Every bank’s AML/BSA compliance programme must rest on four so-called pillars. It must:

• provide for a system of internal controls to achieve continual compliance;
• provide for 'independent testing' for compliance, although the rules allow it to choose an external firm or even its own people, so the 'independence' of their findings is suspect;
• make someone responsible for co-ordinating and monitoring day-to-day compliance; and
• train people.

US Bank apparently failed to prop up two of these pillars: the first and the second. On the subject of the second, US Bank failed to provide for an independent validation of its automated transaction monitoring system. Despite recommendations from the OCC dating back to 2008, the bank failed to have Searchspace (a well-known AML software vendor) independently validated. For example, in connection with an OCC review of Searchspace in 2008, the OCC found that “management has not validated Searchspace in accordance with OCC Bulletin 2000-16 Model Validation,” whatever that meant. The regulator discussed the results of this review with, among others, the bank's chief compliance officer and its AML officer.

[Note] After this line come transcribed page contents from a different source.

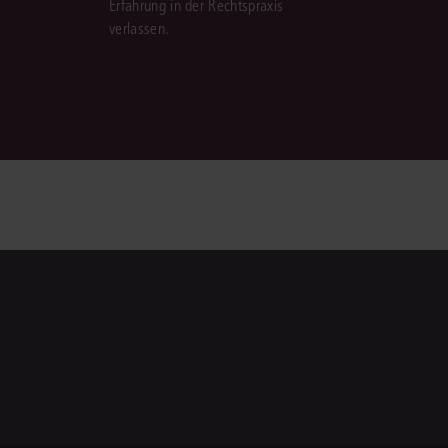
Erfahrung in der Rechtspraxis
verlassen.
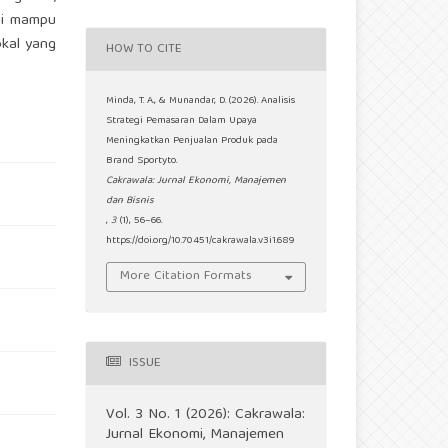
ini mampu
okal yang
HOW TO CITE
Minda, T. A., & Munandar, D. (2026). Analisis
Strategi Pemasaran Dalam Upaya
Meningkatkan Penjualan Produk pada
Brand Sportyto.
Cakrawala: Jurnal Ekonomi, Manajemen
dan Bisnis
,
3
(1), 56–66.
https://doi.org/10.70451/cakrawala.v3i1.689
More Citation Formats
ISSUE
Vol. 3 No. 1 (2026): Cakrawala:
Jurnal Ekonomi, Manajemen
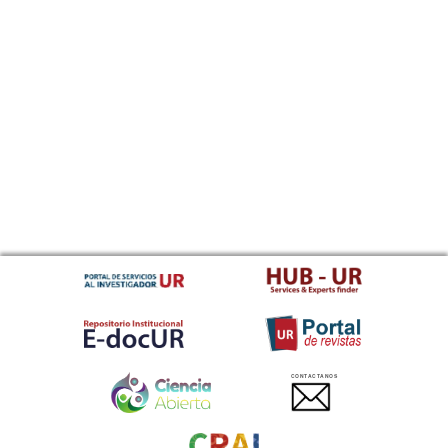
CONTACTANOS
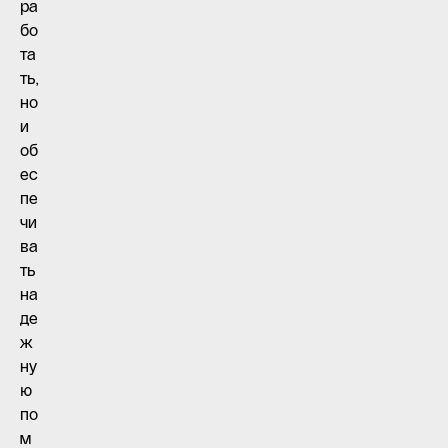
ра
бо
та
ть,
но
и
об
ес
пе
чи
ва
ть
на
де
ж
ну
ю
по
м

In connection with another review of Searchspace in 2010, the OCC concluded that although “management [had] validated Searchspace” since the OCC’s 2008 review, “the individual who completed the validation [was not] independent, given his primary responsibilities surrounding the Searchspace system.” The OCC wanted the bank to complete an independent validation of Searchspace and it again discussed the results of its review with (among others) the chief compliance officer and AML officer.

The bank, however, did not have Searchspace validated independently at that time. Instead, it relied on one of its employees to conduct 'validations' of Searchspace that were plainly insufficient. After the OCC’s review in 2010, and continuing into 2013, the bank employee who was responsible for managing Searchspace prepared a “biannual Searchspace model validation” and asked another bank employee to review it and acknowledge having done so, while assuring that other employee that he was “not making any representation that [he was] validating anything.”  For the purposes of these biannual reviews, the other employee merely “read [the Searchspace manager’s] documentation and sign[ed] off that...they ma[d]e sense and that [he] believe[d] they [were] accurate.”
 
While US Bank was engaging in this deficient validation process, the Searchspace manager told the other employee that a regulator “could (and probably will at some point), force us to hire outside auditors to perform a more robust independent validation/review,” but added that “this would cost tens of thousands...minimum.” The Searchspace manager told the other employee that “[u]ntil we are forced to go there...you are sufficient.” Such are the perils of cost-cutting.